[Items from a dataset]
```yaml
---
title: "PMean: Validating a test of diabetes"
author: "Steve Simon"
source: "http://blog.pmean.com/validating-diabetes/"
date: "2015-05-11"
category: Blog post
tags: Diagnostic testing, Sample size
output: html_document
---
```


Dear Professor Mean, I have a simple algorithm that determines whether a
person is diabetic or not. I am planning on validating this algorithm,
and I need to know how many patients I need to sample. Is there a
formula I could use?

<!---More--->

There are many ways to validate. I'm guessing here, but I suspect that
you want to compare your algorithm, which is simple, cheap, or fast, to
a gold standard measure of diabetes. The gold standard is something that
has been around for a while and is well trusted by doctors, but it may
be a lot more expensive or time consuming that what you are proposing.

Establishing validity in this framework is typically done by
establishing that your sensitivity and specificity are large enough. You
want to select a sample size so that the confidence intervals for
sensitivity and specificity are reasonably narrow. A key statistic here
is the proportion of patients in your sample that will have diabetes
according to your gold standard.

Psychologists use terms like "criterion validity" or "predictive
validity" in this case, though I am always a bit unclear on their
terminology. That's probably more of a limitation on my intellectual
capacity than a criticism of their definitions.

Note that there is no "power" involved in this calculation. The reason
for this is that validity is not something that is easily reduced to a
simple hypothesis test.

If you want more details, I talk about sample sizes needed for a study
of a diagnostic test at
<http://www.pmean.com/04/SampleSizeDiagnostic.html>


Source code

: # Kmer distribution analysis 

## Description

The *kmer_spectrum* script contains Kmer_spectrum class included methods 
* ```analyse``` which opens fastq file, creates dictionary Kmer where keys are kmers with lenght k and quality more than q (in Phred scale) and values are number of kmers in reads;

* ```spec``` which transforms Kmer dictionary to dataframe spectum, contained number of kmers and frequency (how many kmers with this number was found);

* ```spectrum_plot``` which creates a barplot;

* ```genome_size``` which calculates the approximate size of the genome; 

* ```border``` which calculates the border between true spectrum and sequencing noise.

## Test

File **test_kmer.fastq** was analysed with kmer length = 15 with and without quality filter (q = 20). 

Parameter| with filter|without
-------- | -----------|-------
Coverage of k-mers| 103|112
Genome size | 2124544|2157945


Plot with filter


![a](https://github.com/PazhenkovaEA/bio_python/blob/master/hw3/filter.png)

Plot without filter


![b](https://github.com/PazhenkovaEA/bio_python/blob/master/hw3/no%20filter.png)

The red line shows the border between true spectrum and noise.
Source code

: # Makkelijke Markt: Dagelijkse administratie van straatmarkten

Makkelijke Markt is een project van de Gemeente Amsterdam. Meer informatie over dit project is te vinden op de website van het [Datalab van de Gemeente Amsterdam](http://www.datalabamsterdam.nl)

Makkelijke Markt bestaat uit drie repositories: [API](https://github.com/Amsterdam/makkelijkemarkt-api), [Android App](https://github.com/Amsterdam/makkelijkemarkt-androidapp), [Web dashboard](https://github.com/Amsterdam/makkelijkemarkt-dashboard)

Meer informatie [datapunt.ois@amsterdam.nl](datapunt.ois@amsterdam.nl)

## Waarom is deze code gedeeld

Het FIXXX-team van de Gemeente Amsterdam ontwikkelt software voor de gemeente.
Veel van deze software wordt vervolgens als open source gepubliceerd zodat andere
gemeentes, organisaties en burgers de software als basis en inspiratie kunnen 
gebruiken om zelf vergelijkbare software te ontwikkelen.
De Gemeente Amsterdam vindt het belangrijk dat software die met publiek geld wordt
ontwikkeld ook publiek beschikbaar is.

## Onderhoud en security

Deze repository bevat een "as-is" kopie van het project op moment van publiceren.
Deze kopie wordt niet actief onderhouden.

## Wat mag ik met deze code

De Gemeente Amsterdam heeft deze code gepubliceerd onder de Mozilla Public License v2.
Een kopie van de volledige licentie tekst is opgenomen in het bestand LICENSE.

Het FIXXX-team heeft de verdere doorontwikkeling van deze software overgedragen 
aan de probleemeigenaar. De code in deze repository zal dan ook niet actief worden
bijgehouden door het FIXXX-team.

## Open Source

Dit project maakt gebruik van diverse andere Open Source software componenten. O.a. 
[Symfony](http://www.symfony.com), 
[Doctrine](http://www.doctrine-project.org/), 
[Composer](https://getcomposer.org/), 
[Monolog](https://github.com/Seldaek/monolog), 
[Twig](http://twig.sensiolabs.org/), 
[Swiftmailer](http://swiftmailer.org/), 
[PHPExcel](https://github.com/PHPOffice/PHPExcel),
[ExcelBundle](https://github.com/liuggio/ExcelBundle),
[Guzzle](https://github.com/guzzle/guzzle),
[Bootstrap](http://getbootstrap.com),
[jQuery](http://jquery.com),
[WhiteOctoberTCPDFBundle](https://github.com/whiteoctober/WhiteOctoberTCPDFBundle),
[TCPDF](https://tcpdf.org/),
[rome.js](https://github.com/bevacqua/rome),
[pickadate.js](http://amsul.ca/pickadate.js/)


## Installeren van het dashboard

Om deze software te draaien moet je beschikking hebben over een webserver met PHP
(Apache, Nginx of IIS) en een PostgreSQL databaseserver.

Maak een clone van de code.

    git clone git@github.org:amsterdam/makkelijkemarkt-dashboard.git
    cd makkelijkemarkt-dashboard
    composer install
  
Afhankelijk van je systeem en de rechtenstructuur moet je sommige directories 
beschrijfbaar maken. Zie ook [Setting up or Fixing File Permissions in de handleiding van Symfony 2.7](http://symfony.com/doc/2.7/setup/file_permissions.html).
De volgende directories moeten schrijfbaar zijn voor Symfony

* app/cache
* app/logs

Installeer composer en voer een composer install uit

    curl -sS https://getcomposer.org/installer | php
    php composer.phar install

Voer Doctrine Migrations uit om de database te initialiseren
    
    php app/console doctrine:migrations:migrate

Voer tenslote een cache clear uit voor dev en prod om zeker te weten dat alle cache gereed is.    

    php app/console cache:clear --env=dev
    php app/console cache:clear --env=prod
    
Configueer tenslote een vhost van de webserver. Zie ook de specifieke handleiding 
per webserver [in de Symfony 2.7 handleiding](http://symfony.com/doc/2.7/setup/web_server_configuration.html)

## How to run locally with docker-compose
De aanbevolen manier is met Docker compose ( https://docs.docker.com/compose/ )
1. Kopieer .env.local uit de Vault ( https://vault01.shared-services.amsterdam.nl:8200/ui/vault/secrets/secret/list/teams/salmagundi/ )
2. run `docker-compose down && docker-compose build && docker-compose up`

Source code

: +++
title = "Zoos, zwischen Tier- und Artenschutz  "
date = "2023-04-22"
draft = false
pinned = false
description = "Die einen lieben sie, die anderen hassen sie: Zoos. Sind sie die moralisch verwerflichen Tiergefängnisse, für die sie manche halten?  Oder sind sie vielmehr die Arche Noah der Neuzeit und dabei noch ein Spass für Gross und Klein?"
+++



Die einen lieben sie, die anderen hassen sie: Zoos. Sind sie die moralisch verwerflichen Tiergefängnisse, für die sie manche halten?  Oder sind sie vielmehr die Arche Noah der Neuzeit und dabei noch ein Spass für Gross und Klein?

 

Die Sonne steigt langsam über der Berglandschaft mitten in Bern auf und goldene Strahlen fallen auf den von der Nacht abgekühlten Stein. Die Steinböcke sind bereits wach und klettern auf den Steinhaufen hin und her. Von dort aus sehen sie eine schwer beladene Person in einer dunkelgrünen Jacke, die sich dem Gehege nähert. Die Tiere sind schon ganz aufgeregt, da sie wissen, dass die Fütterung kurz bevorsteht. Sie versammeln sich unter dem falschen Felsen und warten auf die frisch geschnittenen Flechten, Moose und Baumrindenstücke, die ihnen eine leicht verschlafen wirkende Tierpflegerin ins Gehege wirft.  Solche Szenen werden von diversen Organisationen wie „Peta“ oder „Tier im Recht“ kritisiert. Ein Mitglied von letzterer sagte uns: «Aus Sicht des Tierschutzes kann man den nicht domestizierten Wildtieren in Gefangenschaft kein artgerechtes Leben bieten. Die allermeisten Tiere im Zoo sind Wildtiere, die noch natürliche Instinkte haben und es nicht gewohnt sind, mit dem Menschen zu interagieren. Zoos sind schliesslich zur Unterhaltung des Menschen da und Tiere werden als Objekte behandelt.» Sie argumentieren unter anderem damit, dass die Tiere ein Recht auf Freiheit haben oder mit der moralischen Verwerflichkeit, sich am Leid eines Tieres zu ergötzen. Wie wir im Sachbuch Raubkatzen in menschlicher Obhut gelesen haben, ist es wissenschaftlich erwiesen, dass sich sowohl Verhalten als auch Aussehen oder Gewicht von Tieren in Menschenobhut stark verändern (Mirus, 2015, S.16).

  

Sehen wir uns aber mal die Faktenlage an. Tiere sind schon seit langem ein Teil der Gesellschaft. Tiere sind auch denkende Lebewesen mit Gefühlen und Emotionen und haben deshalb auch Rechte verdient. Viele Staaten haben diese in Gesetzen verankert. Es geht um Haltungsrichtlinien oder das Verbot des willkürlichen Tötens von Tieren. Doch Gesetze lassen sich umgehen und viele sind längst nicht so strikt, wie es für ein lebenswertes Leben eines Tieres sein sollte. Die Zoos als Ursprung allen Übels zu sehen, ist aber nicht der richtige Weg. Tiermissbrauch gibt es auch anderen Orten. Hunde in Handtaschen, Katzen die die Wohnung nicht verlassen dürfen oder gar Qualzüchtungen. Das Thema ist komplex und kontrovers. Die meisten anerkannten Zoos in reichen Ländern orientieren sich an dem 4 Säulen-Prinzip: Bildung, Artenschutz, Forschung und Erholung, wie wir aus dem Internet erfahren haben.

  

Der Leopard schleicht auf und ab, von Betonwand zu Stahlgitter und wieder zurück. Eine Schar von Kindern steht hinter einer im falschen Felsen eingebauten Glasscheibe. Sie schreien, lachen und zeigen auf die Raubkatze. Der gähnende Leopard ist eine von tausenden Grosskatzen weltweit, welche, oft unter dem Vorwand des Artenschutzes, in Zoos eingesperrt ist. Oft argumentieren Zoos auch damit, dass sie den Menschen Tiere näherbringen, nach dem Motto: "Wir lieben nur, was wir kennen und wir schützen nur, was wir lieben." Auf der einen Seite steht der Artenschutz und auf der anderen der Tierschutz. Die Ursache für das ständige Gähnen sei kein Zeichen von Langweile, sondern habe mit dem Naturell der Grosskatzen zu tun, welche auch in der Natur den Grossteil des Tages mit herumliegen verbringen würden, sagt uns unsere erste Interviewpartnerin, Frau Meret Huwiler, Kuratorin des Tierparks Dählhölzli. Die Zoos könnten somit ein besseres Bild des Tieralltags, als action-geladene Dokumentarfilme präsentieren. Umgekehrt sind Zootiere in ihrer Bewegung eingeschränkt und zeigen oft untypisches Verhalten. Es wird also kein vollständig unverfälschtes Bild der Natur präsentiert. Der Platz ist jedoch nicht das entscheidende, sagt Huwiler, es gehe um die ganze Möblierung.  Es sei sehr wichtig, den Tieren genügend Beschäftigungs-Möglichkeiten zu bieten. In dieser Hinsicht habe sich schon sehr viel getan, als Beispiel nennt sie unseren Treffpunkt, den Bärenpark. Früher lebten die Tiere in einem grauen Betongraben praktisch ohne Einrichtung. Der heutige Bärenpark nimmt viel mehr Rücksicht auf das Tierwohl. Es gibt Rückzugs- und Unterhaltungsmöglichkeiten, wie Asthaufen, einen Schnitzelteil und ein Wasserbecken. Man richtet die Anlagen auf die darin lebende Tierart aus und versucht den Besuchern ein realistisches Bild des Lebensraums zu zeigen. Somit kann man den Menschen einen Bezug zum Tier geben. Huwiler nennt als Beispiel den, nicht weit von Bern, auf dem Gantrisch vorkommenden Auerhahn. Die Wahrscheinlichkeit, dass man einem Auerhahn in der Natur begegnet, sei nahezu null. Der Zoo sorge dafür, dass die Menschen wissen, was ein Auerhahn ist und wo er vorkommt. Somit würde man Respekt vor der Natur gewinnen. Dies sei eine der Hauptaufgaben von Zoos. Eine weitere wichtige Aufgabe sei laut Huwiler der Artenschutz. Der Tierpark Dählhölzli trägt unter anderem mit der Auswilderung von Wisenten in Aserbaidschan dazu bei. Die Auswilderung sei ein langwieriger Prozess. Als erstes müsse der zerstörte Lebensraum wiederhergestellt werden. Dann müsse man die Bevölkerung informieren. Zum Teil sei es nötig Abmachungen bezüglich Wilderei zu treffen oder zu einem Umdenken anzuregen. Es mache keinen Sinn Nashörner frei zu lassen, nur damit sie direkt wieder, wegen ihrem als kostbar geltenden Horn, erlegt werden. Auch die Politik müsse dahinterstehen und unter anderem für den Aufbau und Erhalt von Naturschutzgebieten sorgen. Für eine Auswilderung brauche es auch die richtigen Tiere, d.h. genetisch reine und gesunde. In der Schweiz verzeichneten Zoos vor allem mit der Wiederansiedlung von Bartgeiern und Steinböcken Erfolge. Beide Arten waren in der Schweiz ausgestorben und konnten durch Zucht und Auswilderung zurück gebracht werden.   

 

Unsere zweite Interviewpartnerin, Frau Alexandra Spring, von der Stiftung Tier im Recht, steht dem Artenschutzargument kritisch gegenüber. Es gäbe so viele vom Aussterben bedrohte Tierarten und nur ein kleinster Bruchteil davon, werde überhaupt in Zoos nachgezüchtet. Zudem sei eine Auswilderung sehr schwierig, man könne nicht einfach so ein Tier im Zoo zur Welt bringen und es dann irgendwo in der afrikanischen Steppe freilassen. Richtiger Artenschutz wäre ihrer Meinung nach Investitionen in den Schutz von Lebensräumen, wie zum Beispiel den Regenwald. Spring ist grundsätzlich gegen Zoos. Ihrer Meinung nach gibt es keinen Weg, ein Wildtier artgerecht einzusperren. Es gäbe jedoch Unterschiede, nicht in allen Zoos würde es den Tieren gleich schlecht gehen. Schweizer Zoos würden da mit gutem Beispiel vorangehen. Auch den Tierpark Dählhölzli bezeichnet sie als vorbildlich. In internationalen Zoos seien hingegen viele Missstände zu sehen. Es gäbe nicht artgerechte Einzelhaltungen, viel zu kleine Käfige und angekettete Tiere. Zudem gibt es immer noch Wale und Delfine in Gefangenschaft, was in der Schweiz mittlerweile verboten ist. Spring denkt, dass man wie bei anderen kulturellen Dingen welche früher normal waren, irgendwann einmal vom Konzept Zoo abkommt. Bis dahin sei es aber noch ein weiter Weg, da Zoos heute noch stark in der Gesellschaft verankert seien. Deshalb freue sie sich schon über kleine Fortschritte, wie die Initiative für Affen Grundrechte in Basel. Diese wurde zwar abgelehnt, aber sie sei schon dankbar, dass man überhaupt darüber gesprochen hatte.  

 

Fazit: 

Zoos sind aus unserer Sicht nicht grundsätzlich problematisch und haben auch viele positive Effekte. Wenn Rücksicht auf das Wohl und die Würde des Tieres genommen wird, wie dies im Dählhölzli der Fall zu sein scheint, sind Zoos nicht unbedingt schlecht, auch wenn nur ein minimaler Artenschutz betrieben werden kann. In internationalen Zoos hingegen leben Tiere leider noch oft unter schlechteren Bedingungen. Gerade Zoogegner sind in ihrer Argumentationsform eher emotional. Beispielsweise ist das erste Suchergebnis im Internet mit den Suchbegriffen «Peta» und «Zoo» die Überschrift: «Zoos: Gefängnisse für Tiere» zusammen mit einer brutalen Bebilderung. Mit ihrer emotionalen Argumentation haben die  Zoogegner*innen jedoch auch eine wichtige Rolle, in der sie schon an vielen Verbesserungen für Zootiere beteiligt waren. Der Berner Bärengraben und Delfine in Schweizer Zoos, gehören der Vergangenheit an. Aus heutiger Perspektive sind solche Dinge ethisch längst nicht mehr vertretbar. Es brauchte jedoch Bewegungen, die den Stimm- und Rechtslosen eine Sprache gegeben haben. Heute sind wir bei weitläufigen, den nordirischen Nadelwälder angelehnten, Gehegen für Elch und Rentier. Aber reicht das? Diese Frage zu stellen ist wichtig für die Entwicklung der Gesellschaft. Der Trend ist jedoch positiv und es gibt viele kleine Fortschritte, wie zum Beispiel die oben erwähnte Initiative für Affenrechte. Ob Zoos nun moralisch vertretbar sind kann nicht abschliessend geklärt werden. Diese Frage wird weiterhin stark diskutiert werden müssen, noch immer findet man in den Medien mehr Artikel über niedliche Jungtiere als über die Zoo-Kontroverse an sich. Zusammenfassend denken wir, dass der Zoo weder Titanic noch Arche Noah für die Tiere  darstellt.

• **WHAT IS REQUIRED**: The answer must hold only the lines from the first line of the data through the line bearing "Establishing validity in", returned exactly.

• **RESPONSE TO THIS EXERCISE**:
```yaml
---
title: "PMean: Validating a test of diabetes"
author: "Steve Simon"
source: "http://blog.pmean.com/validating-diabetes/"
date: "2015-05-11"
category: Blog post
tags: Diagnostic testing, Sample size
output: html_document
---
```


Dear Professor Mean, I have a simple algorithm that determines whether a
person is diabetic or not. I am planning on validating this algorithm,
and I need to know how many patients I need to sample. Is there a
formula I could use?

<!---More--->

There are many ways to validate. I'm guessing here, but I suspect that
you want to compare your algorithm, which is simple, cheap, or fast, to
a gold standard measure of diabetes. The gold standard is something that
has been around for a while and is well trusted by doctors, but it may
be a lot more expensive or time consuming that what you are proposing.

Establishing validity in this framework is typically done by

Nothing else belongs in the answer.